Citizen Informants

The police get a call saying that a guy in a red shirt and blue jeans is selling drugs from a green Oldsmobile at the corner of East 40th and St. Clair.  They go to East 40th and St. Clair, and sure enough, there's a green Oldsmobile parked at the corner, and a guy in a red shirt and blue jeans sitting inside it.

Does that give the police the right to make a stop?  It depends on who they got the call from, as the 8th District's decision a couple weeks back in State v. Melvin shows.

Given that the vast majority of police activity depends upon information they receive from others, rather than the officers' own observations, it makes sense that the various sources of that information might control how the 4th Amendment is applied.  Basically, as Melvin explains, people who provide information to the police fall into three broad categories:  the anonymous informant, the known criminal informant, and the identified citizen informant.  (The court cites the Ohio Supreme Court decision in Maumee v.

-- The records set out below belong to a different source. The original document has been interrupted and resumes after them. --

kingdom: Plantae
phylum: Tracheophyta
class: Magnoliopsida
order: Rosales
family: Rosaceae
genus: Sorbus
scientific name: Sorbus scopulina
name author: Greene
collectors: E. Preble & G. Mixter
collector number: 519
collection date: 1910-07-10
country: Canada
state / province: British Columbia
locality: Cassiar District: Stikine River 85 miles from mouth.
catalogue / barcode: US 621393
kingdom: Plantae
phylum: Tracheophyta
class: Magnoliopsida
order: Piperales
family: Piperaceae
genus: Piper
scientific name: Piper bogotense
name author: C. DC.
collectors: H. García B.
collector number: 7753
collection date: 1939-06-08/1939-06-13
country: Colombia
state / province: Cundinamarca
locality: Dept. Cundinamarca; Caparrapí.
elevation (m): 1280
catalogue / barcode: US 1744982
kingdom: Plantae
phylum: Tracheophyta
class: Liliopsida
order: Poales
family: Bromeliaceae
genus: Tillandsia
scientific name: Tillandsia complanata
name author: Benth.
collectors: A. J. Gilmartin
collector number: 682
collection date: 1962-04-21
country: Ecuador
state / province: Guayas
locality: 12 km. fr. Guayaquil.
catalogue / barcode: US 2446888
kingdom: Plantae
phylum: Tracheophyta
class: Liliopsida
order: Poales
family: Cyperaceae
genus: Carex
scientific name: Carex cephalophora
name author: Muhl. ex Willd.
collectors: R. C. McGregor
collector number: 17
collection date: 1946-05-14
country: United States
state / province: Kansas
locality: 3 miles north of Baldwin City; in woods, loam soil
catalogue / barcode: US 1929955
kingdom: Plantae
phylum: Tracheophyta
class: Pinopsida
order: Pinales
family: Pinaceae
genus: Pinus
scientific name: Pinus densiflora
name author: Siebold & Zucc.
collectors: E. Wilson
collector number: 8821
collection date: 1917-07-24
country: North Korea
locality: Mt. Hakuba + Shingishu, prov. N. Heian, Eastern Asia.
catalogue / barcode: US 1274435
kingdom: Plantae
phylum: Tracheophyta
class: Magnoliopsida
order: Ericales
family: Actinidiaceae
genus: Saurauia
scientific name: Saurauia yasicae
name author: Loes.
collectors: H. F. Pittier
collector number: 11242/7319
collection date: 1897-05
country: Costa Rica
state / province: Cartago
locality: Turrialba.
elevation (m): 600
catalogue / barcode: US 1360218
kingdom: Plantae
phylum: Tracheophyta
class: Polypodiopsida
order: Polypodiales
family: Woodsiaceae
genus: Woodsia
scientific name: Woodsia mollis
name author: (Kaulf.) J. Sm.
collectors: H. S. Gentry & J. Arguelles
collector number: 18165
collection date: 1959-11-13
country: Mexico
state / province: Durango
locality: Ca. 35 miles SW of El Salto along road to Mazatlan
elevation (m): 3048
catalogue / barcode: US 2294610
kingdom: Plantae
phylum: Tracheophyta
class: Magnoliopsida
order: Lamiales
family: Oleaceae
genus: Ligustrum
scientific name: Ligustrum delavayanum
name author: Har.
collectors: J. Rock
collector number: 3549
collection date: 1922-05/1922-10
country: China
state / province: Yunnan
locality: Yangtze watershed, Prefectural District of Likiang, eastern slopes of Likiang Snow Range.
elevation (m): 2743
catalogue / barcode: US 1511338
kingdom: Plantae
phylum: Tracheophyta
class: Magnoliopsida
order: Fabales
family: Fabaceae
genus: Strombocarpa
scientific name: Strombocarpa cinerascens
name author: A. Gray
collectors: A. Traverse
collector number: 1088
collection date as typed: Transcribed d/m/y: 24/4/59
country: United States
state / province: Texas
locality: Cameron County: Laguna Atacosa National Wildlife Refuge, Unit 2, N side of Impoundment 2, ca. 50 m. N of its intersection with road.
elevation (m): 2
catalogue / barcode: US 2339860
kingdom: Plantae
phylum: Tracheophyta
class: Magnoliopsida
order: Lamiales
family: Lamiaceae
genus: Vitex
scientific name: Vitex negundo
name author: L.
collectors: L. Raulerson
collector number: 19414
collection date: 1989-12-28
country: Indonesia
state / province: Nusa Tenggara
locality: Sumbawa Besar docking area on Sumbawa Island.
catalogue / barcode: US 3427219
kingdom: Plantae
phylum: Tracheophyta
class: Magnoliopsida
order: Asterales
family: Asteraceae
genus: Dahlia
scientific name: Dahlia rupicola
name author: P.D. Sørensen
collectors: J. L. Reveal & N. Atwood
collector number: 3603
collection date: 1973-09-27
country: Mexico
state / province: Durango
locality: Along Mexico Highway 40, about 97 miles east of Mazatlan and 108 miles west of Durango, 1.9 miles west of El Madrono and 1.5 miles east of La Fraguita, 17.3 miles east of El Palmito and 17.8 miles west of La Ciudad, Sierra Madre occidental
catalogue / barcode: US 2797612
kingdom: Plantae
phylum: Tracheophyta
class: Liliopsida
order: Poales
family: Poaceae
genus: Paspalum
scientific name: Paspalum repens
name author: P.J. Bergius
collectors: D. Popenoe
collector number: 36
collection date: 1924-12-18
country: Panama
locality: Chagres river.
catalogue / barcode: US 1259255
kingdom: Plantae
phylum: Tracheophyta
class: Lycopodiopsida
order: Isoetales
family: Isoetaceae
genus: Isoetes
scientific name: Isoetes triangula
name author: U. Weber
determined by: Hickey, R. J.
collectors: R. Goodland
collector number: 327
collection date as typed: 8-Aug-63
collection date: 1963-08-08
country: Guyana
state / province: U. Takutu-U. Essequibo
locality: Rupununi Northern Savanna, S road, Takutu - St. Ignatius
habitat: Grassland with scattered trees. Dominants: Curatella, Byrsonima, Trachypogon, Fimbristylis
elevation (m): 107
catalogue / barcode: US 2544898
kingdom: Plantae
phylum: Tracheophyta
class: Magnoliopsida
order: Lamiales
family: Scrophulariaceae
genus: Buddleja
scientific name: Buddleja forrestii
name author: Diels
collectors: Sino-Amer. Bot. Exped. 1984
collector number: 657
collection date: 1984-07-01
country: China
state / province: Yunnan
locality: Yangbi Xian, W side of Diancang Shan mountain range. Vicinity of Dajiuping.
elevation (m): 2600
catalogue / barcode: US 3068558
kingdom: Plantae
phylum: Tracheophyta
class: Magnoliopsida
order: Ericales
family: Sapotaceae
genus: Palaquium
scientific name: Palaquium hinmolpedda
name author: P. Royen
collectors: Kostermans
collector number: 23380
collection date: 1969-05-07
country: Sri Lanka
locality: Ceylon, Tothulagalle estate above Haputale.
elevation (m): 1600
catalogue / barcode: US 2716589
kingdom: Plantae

Weisner, which gives a much more detailed analysis of this split.) The first two require some showing of reliability:  generally, the police can't make a stop based on the tip unless they are able to corroborate some aspect of the tip pertaining to criminal activity.  In the example of the guy in the red shirt and jeans in the green Oldsmobile, if the tip was anonymous, it wouldn't be sufficient to permit a stop unless the police also observed something indicating drug activity.

That makes sense; since the tipster is anonymous, there's no penalty to him for giving false information, and thus no reason for him to be reliable.  The opposite is true for the identified citizen informant:  if a person's going to identify themselves to the police, there's more likelihood that what they say is true, and so the police have a right to rely on it without further corroboration.

That's pretty much what happened in Melvin:  a citizen informant had called and said he'd observed two males pull up to a house, go into the house and retrieve an "item," which they then put in the trunk and drove away.  The informant had observed this on about a dozen prior occasions over the previous few weeeks, and the police testified this was consistent with drug activity.  They responded to the call, saw the car, pulled it over, and found twelve grams of marijuana in a glass jar in the trunk.  (I don't know about you, but I feel much safer just reading that.)

Melvin, one of the two people in the car, contested the stop.  The court noted that the evaluation of a tip actually involves two considerations:  the reliability of the tip, and its content.  Here, the reliability aspect was met by the fact that the tip was from an identified citizen informant.  Two members of the court found that the content was insufficient, though:  observing someone putting an "item" in a trunk, without any further description of that "item," wasn't enough to believe that drug activity was taking place.

Melvin's an excellent read on the subject of tips and police stops, but it's also interesting on another point.  After the police found the marijuana, they told the two subjects that they were under arrest for "violation of state drug law," and asked if any of them had any other contraband, implying that if they 'fessed up now, rather than having it discovered at the jail, they wouldn't be charged with it.  Melvin was dumb enough to believe this, and volunteered that he had two packets of cocaine in his shoe.  (The cocaine was actually what he wound up being charged with.)  The state argued that he thus consented to the search, but the court found that there was no basis for an arrest -- the amount of marijuana found was a minor misdemeanor, and the police can't arrest someone for a minor misdemeanor, except in narrow circumstances which weren't present here.  Since Melvin couldn't have been arrested, Melvin's consent on the basis of his erroneous belief that he could be wasn't voluntary.

The state might could have argued the issue of arrest more strenuously.  It's obvious that the police weren't arresting Melvin for simple possession of marijuana, but for trafficking in it, which is a felony and thus an arrestable offense.  Whether he could have been convicted of it on such a small quantity is another question, but guilt isn't relevant; the only issue on the search is whether the police had probable cause to make an arrest.

That's a tricky question in itself.  On the one hand, the identity of the "item" had been resolved:  it was definitely drugs, and coupled with the police testimony that transporting it around in this fashion was consistent with drug activity, that might have been to establish probable cause for a trafficking arrest.  On the other hand, that argument would be a much easier sell if the trunk contained a kilo of coke instead of a half-ounce of marijuana in a glass jar.  Besides, all that still do the state any good: since the stop was ruled illegal, everything flowing from that is a fruit of the poisonous tree.

I didn't care for the opinions of Justice Rehnquist, God rest his soul, but he was right on the money with his observation that court decisions on warrantless searches are "something less than a seamless web."